» EXERCISE
From the data below, copy exactly the lines that lie between the one holding "Liens rapides" and the one holding "negocios con Airbus", including both, and nothing more.

Start of DATA PROVIDED

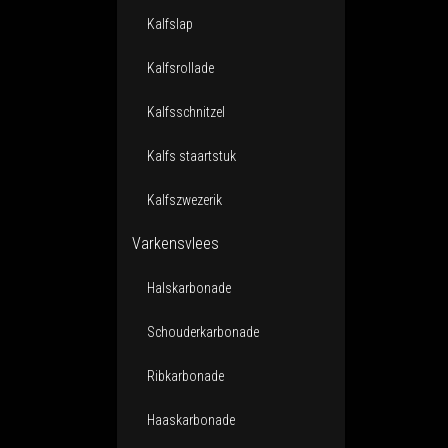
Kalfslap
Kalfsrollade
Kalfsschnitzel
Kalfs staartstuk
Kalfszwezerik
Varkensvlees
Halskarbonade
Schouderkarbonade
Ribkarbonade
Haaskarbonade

End of DATA PROVIDED
Start of DATA PROVIDED

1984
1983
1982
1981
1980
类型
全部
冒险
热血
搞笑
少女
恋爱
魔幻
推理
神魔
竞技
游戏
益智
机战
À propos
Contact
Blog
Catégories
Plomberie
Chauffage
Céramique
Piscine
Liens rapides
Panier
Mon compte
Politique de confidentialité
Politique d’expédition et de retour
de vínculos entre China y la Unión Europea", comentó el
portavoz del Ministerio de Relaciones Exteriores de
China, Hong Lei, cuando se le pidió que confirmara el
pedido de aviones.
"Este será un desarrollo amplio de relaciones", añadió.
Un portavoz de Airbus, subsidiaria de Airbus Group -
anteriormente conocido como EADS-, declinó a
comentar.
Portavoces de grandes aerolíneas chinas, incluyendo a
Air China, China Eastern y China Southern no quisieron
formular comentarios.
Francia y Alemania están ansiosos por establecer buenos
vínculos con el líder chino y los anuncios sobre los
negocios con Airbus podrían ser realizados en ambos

End of DATA PROVIDED

» ANSWER TO THIS PROBLEM
Liens rapides
Panier
Mon compte
Politique de confidentialité
Politique d’expédition et de retour
de vínculos entre China y la Unión Europea", comentó el
portavoz del Ministerio de Relaciones Exteriores de
China, Hong Lei, cuando se le pidió que confirmara el
pedido de aviones.
"Este será un desarrollo amplio de relaciones", añadió.
Un portavoz de Airbus, subsidiaria de Airbus Group -
anteriormente conocido como EADS-, declinó a
comentar.
Portavoces de grandes aerolíneas chinas, incluyendo a
Air China, China Eastern y China Southern no quisieron
formular comentarios.
Francia y Alemania están ansiosos por establecer buenos
vínculos con el líder chino y los anuncios sobre los
negocios con Airbus podrían ser realizados en ambos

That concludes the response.